Im Gegensatz zu Figuren und Darsteller kann man über die Optik praktisch ausschliesslich lobende Worte verlieren, worüber allerdings wohl ebenfalls schon genug geschrieben wurde. Worin der Film auf jeden Fall grandios funktioniert, ist die Einführung, wo man von Beginn weg mit einer ungeahnten Fülle an aufwändig visualisierten CGI-szenen konfrontiert wird, wie man es im Schweizer Business noch nie auch nur ansatzweise gesehen hat. Selbstverständlich kann sich kann sich "Cargo" nicht mit einem Star Trek messen, das muss er aber auch nicht. Denn dank seinen Effekten entsteht tatsächlich - in Kombination mit atmosphärisch ausgeleuchteten Setaufnahmen - ein Feeling, auf das sich der Film bis zum Schluss immer wieder stützen kann. Dadurch driftet "Cargo" trotz Handlungsschwächen zu keinem Zeitpunkt in absolute Teilnahmslosigkeit ab und kann sogar den spektakulär überspannten Schluss gerade noch so verkraften - auch wenn für manchen Geschmack an dieser Stelle der Bogen brechen mag.

So oder so, am Ende kann man nicht anders, als kopfnickend in die Hände zu klatschen angesichts des enormen Durchsetzungswillens, den es zur Fertigstellung eines solchen Projektes in der Schweiz - leider - bedarf. Trotzdem bleibt der Wunsch nach einem grossen Schweizer Film, der eben nicht nur handwerklich, sondern auch dramaturgisch vollständig überzeugt, weiterhin unbefriedigt. So ist "Cargo" zwar der beste Schweizer Science Fiction-Film bisher, aber eben auch der schlechteste.

"Cargo" ist tricktechnisch beeindruckender und optisch einprägsamer Weltall-Thriller, der leider zwischen Stuhl und Bank fällt: Für den Mainstream-Konsumenten zu düster, zu kompliziert und zu wenig actiongeladen, für Filmliebhaber und hartgesottene SciFi-Fans zu flach, zu unausgereift und zu deutlich von grossen Vorbildern inspiriert.

ca. 6 von 10 Punkten



1 Kommentar:

whaleoi hat gesagt…

Nicht durchweg, aber insgesamt sehr enttäuschender B-Film!
Habe den Film eben gesehen und bin nach anfänglicher Euphorie doch sehr enttäuscht.
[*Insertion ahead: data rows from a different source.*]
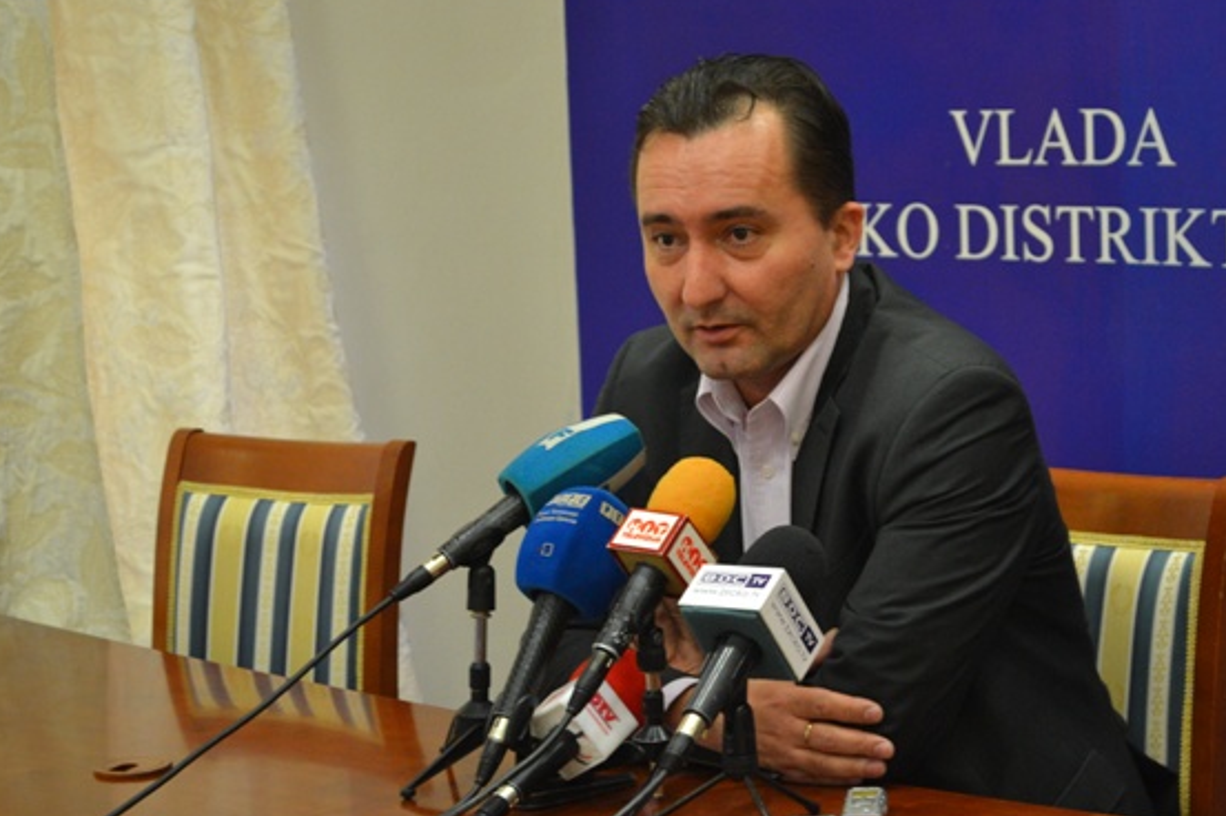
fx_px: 3253
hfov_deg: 21.3
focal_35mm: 96
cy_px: 374
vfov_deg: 14.3
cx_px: 698
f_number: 5.6
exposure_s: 1/60
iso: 1800
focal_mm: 55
Zumal mir der Anfang, die ersten Minuten übermäßig gut gefallen haben und man die Bildregie durchaus als teilweise bildgewaltig bezeichnen kann, hört der gute Teil eigentlich auf sobald die Hauptdarstellerin den Mund aufmacht, sprich nach wenigen Minuten. Die Schauspieler sind ganz okay, aber vor allem das wirklich langweilige Drehbuch (mit einer Geschichte, die man schon xx-mal gesehen hat) nervt schon nach kurzer Zeit ziemlich an. Viele Momente sind schlicht gesagt öde! Was mir auch wenig gefallen hat ist die Ausstattung, dernach wir in der Zukunft praktisch ausschließlich mit hunderte von Jahre alten Geräten arbeiten, Schutzanzüge werden aus alten Anoraks gemacht, die Polizei bekommt ihre Pistolen direkt aus dem Museum und Panasonic hat wohl gerade einen Retro-Laptob rausgebracht, usw.
Der Film dürfte allenfalls ganz okay (aber auch nicht mehr) sein für Zuschauer, die sich nur ab und zu mal einen Film ansehen, für FilmFans oder erst recht SciFi-Fans ist er nicht wirklich sehenswert.
Es gibt eine Menge Filme, die ich mir noch ein zweites oder drittes+ Mal ansehen würde, habe einige wirklich gute mit Sicherheit an die hundert Mal gesehen, doch diesen Film habe ich gleich nach dem Schauen erst einmal verärgert weggelegt und würde ihn kein zweites Mal gucken wollen - womit eigentlich alles gesagt ist.